Drillbench Dynamic Well Control Provides Realistic Simulation of Kick Tolerance, Promotes Safer Operations | Schlumberger
Case Study
Gulf of Mexico, United States, North America, Onshore, Offshore

Challenge: Establish equipment kick tolerance for safer planned coiled tubing operation.

Solution: Simulate and evaluate the operation using Drillbench dynamic drilling simulation software.


  • Demonstrated smaller coiled tubing diameter as a better choice
  • Created larger wellbore clearance for more circulating mud volume
  • Determined larger choke opening in consideration of dissolved gas
Products Used

Drillbench Dynamic Well Control Provides Realistic Simulation of Kick Tolerance, Promotes Safer Operations

Operator optimizes coiled tubing operation in an ultraHPHT well using dynamic drilling simulation software, offshore Gulf of Mexico

Assess surface equipment limitations to manage kick in HPHT well

In planning a wellbore cleanout procedure in an ultraHPHT well, the Schlumberger coiled tubing team raised safety concerns about kick tolerance and limitations of surface equipment to withstand high pressures while circulating out a potential influx. In ultraHPHT wells, an uncontrolled release of hydrocarbons can have serious consequences to life, assets, and the environment. In this well, wellbore conditions also provided considerable challenges due to small diameters, multiphase fluids, and various densities in the wellbore. Determination of the maximum influx allowable with the available equipment and the effect of coiled tubing size on the process of circulating out pressure was needed before moving forward with the planned coiled tubing operation.

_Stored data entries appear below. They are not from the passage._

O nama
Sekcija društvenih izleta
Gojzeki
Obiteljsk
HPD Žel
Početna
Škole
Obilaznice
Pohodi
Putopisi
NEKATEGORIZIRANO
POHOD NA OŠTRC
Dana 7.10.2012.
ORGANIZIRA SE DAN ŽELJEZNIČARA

Employ Drillbench dynamic drilling simulation software to evaluate well control risks

With unique transient and dynamic capabilities, the Drillbench dynamic drilling simulation software is the ideal technology to evaluate well control operations in HPHT and ultraHPHT wells, which can reach maximum bottomhole pressure and temperature of 26,000 psi and 420 degF, respectively. In contrast to the often-used spreadsheet calculations, which only provide a static solution at a particular depth and temperature, the Drillbench Dynamic Well Control module simulates complex transient conditions, including dissolution of gas in oil-base mud. The transient analysis tracks all the interactions of the influx fluids and their properties and shows changes in pressure and temperature along the wellbore as the influx is circulated up the hole during the well control process. This leaves little uncertainty as to what is happening and when it will happen, providing confirmation that an operation is achievable.

To evaluate the planned coiled tubing operation, sensitivity simulations of a range of parameters, such as coiled tubing diameter, mud densities, and influx size, were performed using the Drillbench Dynamic Well Control module. This provided the basis for a realistic evaluation of design limits and choice of operational procedures. Critical to an accurate simulation is an understanding of the rate of influx, which was difficult to predict because of the small diameters and heavy viscous mud that created high losses of pressure with any fluid movement in the annulus. Using the OLGA dynamic multiphase flow simulator, the OLGA ROCX module established the influx rates for various drawdown rates, which were then plugged into the Drillbench Dynamic Well Control model to provide accurate simulations that assisted decisions as to the correct operational procedure to implement.

Demonstrated 1 3/4-in tubing outperforms 2-in tubing to pump out influx

Analysis of results determined that 1 3/4-in coiled tubing with a 16.98-ppg hydrostatic wellbore gradient allowed an influx of 7.2 bbl that could be reliably circulated out. Simulations indicated that this tubing diameter had better pressure and flow characteristics than the 2-in coiled tubing for pumping out influxes because it offered larger clearances in the small-diameter wellbore and provided more mud for dissolving and holding gas, resulting in a slightly larger choke opening.

Simulations also identified that higher flow rates were possible during the initial circulation of the influx. Staging flow with reduced choke and lower rates also increased the speed of circulating the influx out of the well.

overflow image
Iterative Drillbench software simulations test the sensitivity of various parameters.